Decorreu ao início da tarde de hoje, à porta da cantina da Universidade do Minho (UM) em Gualtar, um protesto e uma recolha de assinaturas contra o recente aumento de 15 cêntimos no preço da senha de refeição. Sob o mote “Basta de aumentos, o Ensino Superior não é um negócio”, os organizadores pretendem entregar um abaixo-assinado na Assembleia da República.

À porta da cantina de Gualtar, estavam pratos de plástico com mensagens e palavras de ordem contra a decisão da Universidade. “Pouca vergonha”, “É um roubo” e “Grão a grão, enche a UM o papo” eram algumas delas. “Vão ser 15 dias de luta pelos 15 cêntimos de aumento. Estas acções vão prolongar-se até ao dia 31 de Outubro”, diz Isac Valente, estudante de Mestrado em Arqueologia e um dos organizadores do protesto.

Lançado pela Associação de Estudantes da Faculdade de Letras da Universidade de Lisboa, um abaixo-assinado pretende o “congelamento imediato do preço do prato social”, o “reforço da Acção Social” e o “reforço do financiamento do Ensino Superior”. O documento está desde hoje a circular nas universidades do Porto, Coimbra, Lisboa, Évora e Minho. A nível nacional, o objectivo é chegar às 7 mil assinaturas e entregar o documento na Assembleia da República.

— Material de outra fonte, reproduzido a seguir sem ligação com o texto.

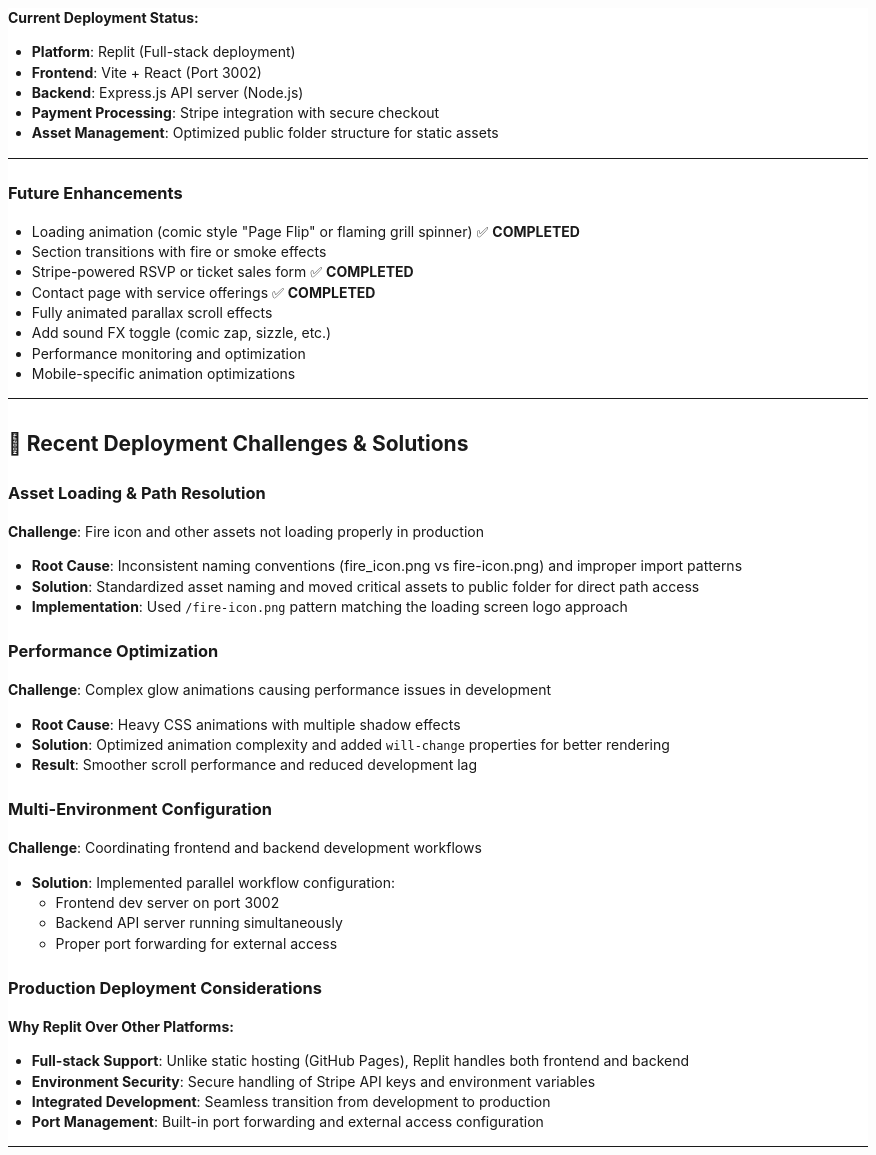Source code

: **Current Deployment Status:**
- **Platform**: Replit (Full-stack deployment)
- **Frontend**: Vite + React (Port 3002)
- **Backend**: Express.js API server (Node.js)
- **Payment Processing**: Stripe integration with secure checkout
- **Asset Management**: Optimized public folder structure for static assets

---

### Future Enhancements

- Loading animation (comic style "Page Flip" or flaming grill spinner) ✅ **COMPLETED**
- Section transitions with fire or smoke effects
- Stripe-powered RSVP or ticket sales form ✅ **COMPLETED**
- Contact page with service offerings ✅ **COMPLETED**
- Fully animated parallax scroll effects
- Add sound FX toggle (comic zap, sizzle, etc.)
- Performance monitoring and optimization
- Mobile-specific animation optimizations

---

## 🚀 Recent Deployment Challenges & Solutions

### Asset Loading & Path Resolution

**Challenge**: Fire icon and other assets not loading properly in production
- **Root Cause**: Inconsistent naming conventions (fire_icon.png vs fire-icon.png) and improper import patterns
- **Solution**: Standardized asset naming and moved critical assets to public folder for direct path access
- **Implementation**: Used `/fire-icon.png` pattern matching the loading screen logo approach

### Performance Optimization

**Challenge**: Complex glow animations causing performance issues in development
- **Root Cause**: Heavy CSS animations with multiple shadow effects
- **Solution**: Optimized animation complexity and added `will-change` properties for better rendering
- **Result**: Smoother scroll performance and reduced development lag

### Multi-Environment Configuration

**Challenge**: Coordinating frontend and backend development workflows
- **Solution**: Implemented parallel workflow configuration:
  - Frontend dev server on port 3002
  - Backend API server running simultaneously
  - Proper port forwarding for external access

### Production Deployment Considerations

**Why Replit Over Other Platforms:**
- **Full-stack Support**: Unlike static hosting (GitHub Pages), Replit handles both frontend and backend
- **Environment Security**: Secure handling of Stripe API keys and environment variables
- **Integrated Development**: Seamless transition from development to production
- **Port Management**: Built-in port forwarding and external access configuration

---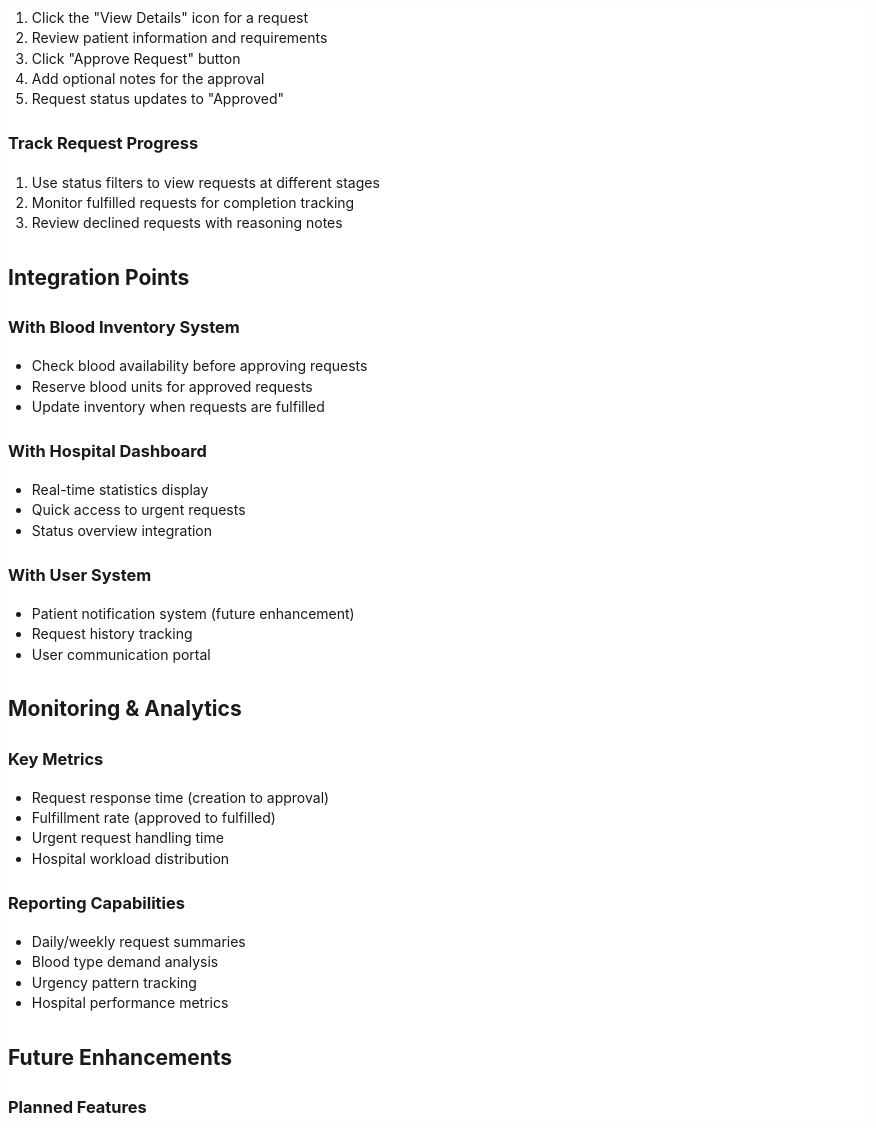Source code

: 1. Click the "View Details" icon for a request
2. Review patient information and requirements
3. Click "Approve Request" button
4. Add optional notes for the approval
5. Request status updates to "Approved"

### Track Request Progress

1. Use status filters to view requests at different stages
2. Monitor fulfilled requests for completion tracking
3. Review declined requests with reasoning notes

## Integration Points

### With Blood Inventory System

- Check blood availability before approving requests
- Reserve blood units for approved requests
- Update inventory when requests are fulfilled

### With Hospital Dashboard

- Real-time statistics display
- Quick access to urgent requests
- Status overview integration

### With User System

- Patient notification system (future enhancement)
- Request history tracking
- User communication portal

## Monitoring & Analytics

### Key Metrics

- Request response time (creation to approval)
- Fulfillment rate (approved to fulfilled)
- Urgent request handling time
- Hospital workload distribution

### Reporting Capabilities

- Daily/weekly request summaries
- Blood type demand analysis
- Urgency pattern tracking
- Hospital performance metrics

## Future Enhancements

### Planned Features
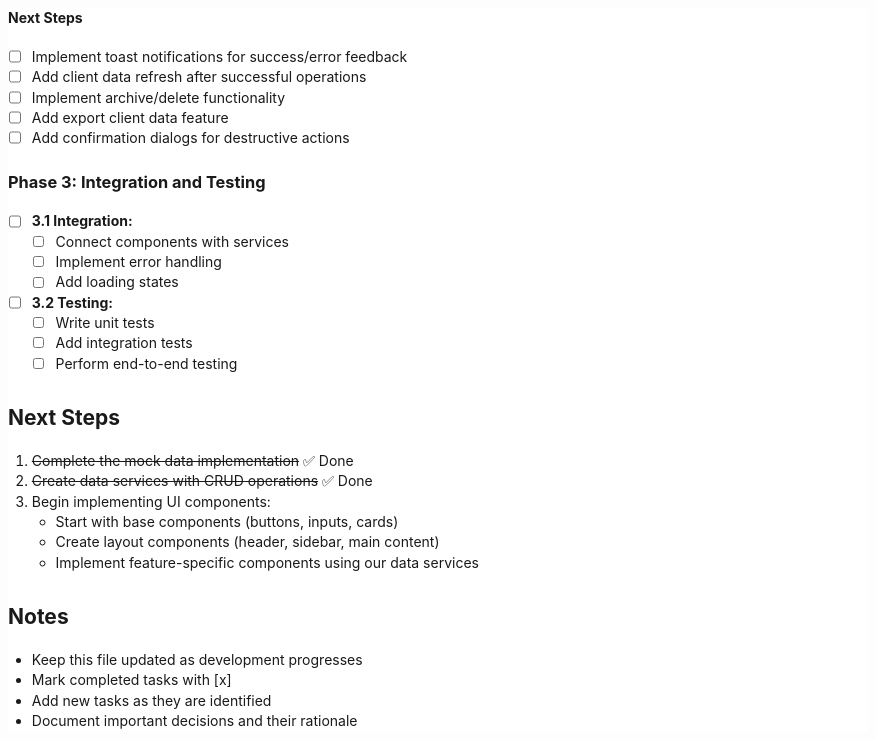 #### Next Steps
- [ ] Implement toast notifications for success/error feedback
- [ ] Add client data refresh after successful operations
- [ ] Implement archive/delete functionality
- [ ] Add export client data feature
- [ ] Add confirmation dialogs for destructive actions

### Phase 3: Integration and Testing
- [ ] **3.1 Integration:**
  - [ ] Connect components with services
  - [ ] Implement error handling
  - [ ] Add loading states

- [ ] **3.2 Testing:**
  - [ ] Write unit tests
  - [ ] Add integration tests
  - [ ] Perform end-to-end testing

## Next Steps
1. ~~Complete the mock data implementation~~ ✅ Done
2. ~~Create data services with CRUD operations~~ ✅ Done
3. Begin implementing UI components:
   - Start with base components (buttons, inputs, cards)
   - Create layout components (header, sidebar, main content)
   - Implement feature-specific components using our data services

## Notes
- Keep this file updated as development progresses
- Mark completed tasks with [x]
- Add new tasks as they are identified
- Document important decisions and their rationale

“Quero alertar todos os alunos: vale a pena lutar”, apela Isac Valente. O estudante de Arqueologia lembra uma acção do ano passado que conseguiu reunir aquele número de assinaturas, fazendo com que “o congelamento da propina máxima” tivesse sido “realmente conseguido”. E, quanto a este abaixo-assinado, rejubila: “Quase todos os alunos que entram na cantina assinam”.

“Inércia” da Associação Académica

Ana Ramôa, estudante na UM no mestrado em Comunicação, Arte e Cultura, também uma das organizadoras deste protesto, é categórica: “Tenho a certeza que junto dos alunos esta recolha de assinaturas está a ter sucesso”. Ana alega que os estudantes “não têm mais por onde suportar os custos que o Ensino Superior hoje acarreta, como as propinas, que são de um valor exorbitante”. “A universidade tem de suportar estes aumentos”, reivindica.

Ana Ramôa pediu “garantias” à Associação Académica (AAUM) para se associar a este protesto, mas de nada valeu. “Tivemos uma resposta esquiva. A AAUM não está associada, mas temos a certeza de que teve conhecimento” desta acção de protesto. Com cerca de 200 assinaturas reunidas em cerca de uma hora, Ana Ramôa diz que está a “agir contra a inércia da AAUM”.

Lei que obriga a aumento “não é realista”

A lei determina que o preço das senhas de refeição esteja indexado ao valor do salário mínimo nacional (actualmente em 530 euros mensais). Perante o argumento legal, Isac Valente escuda-se com a atitude da Universidade de Coimbra: “O preço em Coimbra ainda está fixado em 2,40€, portanto essa é mais uma desculpa para se aumentar”.

O estudante diz que a lei “não é realista”, porque se o salário mínimo aumenta “é para termos, teoricamente, melhores condições de vida”. “Dá-se com uma mão e tira-se com outra noutras despesas”, remata. E promete não desistir: “O culminar destes protestos vai ser a descida do preço das senhas”.